Joe Biden, a famously risk-averse politician, has never taken a bigger risk than his mission to Israel.
If everything breaks just right, Biden could head off an Israeli invasion and occupation of Gaza, averting thousands more civilian casualties and a costly and inconclusive Israeli "victory." He could begin the process of getting Israeli hostages returned; head off the risks of a regional war; get the process of Saudi normalization with Israel back on track; and expedite the urgently needed departure of Benjamin Netanyahu.
Just to list these goals, all of which are interconnected, is to remind ourselves of all the ways the mission could go wrong. In the Mideast, events have a way of spinning out of control.

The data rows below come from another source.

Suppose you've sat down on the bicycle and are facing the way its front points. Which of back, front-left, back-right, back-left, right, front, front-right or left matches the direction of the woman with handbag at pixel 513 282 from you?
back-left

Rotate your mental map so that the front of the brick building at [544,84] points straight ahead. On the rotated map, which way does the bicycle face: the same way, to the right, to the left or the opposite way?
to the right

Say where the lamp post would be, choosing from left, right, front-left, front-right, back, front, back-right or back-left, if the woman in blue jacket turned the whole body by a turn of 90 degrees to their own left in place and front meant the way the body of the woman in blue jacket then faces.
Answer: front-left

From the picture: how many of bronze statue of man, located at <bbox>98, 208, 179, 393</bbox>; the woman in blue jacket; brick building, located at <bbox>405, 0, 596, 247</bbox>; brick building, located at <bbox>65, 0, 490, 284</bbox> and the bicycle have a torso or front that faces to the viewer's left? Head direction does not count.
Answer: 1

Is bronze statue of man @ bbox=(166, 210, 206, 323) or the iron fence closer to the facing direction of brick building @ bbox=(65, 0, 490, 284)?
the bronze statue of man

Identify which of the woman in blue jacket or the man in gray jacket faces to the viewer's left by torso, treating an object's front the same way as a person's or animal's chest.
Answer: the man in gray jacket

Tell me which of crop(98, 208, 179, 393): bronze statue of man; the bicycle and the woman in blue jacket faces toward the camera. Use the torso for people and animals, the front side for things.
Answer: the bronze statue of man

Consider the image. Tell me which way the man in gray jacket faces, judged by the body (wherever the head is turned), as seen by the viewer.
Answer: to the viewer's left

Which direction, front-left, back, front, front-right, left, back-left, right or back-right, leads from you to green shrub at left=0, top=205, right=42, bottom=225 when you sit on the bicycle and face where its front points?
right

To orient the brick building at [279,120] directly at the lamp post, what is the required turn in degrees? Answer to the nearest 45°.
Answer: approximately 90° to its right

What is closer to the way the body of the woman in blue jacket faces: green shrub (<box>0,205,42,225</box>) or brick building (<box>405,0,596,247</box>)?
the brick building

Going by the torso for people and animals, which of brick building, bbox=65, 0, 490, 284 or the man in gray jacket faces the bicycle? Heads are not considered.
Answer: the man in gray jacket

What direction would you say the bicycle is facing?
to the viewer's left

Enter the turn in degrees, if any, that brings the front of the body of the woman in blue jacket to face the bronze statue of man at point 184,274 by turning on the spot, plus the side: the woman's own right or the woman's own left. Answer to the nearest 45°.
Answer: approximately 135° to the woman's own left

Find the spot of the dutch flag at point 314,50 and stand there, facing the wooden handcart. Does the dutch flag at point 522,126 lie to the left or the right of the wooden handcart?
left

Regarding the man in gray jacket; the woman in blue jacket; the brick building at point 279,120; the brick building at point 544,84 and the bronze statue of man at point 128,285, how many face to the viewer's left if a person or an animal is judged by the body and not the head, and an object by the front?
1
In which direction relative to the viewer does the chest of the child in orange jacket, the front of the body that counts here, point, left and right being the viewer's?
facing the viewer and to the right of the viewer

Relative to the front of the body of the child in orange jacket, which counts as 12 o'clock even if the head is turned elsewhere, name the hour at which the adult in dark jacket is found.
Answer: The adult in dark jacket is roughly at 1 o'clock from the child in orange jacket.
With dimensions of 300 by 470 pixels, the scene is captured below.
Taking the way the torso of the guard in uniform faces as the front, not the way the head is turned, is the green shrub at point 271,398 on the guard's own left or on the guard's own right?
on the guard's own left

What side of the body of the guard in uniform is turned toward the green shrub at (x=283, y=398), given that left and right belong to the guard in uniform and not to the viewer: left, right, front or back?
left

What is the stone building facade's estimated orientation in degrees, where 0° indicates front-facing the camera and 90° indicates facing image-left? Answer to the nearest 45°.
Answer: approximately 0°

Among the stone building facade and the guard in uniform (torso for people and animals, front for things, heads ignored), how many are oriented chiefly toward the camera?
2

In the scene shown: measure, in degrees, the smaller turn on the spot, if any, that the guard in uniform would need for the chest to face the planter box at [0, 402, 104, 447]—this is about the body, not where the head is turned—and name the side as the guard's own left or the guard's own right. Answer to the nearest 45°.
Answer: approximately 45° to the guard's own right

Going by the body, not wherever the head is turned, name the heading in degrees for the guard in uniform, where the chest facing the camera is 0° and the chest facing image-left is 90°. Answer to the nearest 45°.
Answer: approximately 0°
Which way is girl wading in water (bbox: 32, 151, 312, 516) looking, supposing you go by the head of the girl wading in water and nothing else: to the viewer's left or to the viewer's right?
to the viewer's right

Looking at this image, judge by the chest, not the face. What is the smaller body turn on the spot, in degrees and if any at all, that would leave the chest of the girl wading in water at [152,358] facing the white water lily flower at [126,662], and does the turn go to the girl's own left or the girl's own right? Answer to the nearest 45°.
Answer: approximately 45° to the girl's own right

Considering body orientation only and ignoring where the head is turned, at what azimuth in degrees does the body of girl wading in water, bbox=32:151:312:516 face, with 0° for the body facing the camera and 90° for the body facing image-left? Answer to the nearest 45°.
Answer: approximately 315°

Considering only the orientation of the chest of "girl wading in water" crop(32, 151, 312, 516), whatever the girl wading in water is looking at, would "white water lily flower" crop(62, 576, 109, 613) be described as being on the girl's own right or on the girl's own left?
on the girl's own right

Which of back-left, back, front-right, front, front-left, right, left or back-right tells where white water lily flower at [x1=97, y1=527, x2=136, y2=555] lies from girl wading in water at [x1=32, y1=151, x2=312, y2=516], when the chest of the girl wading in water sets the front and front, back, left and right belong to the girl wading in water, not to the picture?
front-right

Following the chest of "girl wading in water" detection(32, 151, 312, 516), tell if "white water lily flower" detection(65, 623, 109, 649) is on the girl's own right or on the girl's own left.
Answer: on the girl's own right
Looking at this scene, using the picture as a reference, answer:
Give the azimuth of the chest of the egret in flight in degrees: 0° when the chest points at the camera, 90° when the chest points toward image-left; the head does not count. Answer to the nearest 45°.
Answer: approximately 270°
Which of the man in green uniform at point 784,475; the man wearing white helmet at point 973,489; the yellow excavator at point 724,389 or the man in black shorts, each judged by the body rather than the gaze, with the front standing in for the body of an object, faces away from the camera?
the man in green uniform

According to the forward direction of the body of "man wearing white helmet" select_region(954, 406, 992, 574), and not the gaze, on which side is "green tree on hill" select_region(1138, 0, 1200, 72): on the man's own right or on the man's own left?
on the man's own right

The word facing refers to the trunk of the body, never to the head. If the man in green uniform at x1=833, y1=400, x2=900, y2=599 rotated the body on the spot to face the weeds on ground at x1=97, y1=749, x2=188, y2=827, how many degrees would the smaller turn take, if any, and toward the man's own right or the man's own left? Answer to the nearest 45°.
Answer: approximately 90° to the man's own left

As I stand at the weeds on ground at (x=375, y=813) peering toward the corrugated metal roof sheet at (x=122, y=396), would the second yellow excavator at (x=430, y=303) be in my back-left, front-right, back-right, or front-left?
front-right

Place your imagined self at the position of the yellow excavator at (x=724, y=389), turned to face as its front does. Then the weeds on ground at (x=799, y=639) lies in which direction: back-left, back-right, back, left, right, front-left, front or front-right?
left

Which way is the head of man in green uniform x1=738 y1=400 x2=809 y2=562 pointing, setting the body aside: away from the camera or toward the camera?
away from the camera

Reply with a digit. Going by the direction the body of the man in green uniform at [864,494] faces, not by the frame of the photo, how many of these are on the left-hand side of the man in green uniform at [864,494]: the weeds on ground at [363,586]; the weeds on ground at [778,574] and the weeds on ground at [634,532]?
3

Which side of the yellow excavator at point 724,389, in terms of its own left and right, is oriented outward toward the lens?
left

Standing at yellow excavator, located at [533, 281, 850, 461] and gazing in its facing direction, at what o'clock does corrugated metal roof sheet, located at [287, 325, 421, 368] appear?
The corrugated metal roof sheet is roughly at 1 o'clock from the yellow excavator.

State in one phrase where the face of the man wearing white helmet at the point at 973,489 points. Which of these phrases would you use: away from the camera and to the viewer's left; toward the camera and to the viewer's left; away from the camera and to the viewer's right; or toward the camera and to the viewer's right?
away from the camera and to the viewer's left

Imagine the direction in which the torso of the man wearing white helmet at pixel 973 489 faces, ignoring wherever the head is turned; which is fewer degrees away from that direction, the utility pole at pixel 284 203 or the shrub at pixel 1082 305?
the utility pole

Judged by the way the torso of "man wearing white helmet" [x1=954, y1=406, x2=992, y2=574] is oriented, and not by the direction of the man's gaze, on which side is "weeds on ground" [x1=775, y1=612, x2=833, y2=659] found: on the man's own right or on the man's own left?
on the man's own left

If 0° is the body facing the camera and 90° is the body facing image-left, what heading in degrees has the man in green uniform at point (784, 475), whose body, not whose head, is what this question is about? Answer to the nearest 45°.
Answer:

Biden has already had to forgo his planned meeting in Jordan with Jordan’s King Abdullah, Egyptian President Abdel Fattah El-Sisi, and Palestinian Authority President Mahmoud Abbas. It was the Arab side that canceled.
"There is no use in talking now about anything except stopping the war," Jordanian foreign minister Ayman Safadi said on state television. Reporters were told that Biden would now speak with these leaders from his flight back to Washington, a lame second-best. He could have done that from the Oval Office.
Biden’s risky calculation, in flying to Israel, is that by even more closely identifying the United States with Israel’s agony and needed security, he increases his leverage on Netanyahu to avoid further blunders and civilian suffering in Gaza. Israel has already agreed to let humanitarian relief into Gaza, via Egypt, but that depends on Egypt’s cooperation, yet another stumbling block.
And of course, the need for humanitarian relief is itself the consequence of Israel’s blockade and bombardment. It’s weird for the U.S. to be endorsing both the attacks and relief of the suffering caused by the attacks.
We don’t know exactly what Biden and his advisers have said privately. We do know that Israel’s occupying force was militarily ready to invade several days ago, but the invasion keeps being postponed, presumably at U.S. request. But publicly, Biden stands with Israel, more than ever in today’s meeting with Netanyahu.
Here’s the bind. If Israel does invade and occupy Gaza, even in a truncated manner, U.S. fingerprints will be on the deed. It’s one thing for the U.S. to support Israel’s security and share Israel’s anguish, as Biden has vividly done. It’s something else entirely to be identified with a Gaza invasion because Biden failed to stop it.
Even if the invasion doesn’t go forward, what then? By standing down and looking either indecisive or like a pawn of Biden, Netanyahu would want something significant in return. But it’s far from clear what Biden can deliver.
Biden can help facilitate the beginning of a process leading to the safe return of hostages, but the best case is that this will take weeks or months of negotiation over a trade for Palestinian terrorists in Israeli prisons. Biden can double down on pressure in Iran to keep Hezbollah from invading Israel’s northern border, but Biden presumably is already doing that.
More likely, Biden would have to make Israel even more of a full-blown U.S. protectorate, including a commitment for unprecedented direct U.S. military involvement in the event of a regional war, and hope that this acts as a deterrent.
The best case for Biden, both as a diplomat and as a candidate for re-election in 2024, is that he avoids a diplomatic and military fiasco. Anything that looks like success will be long in coming. This is not the stuff of a Nobel Peace Prize.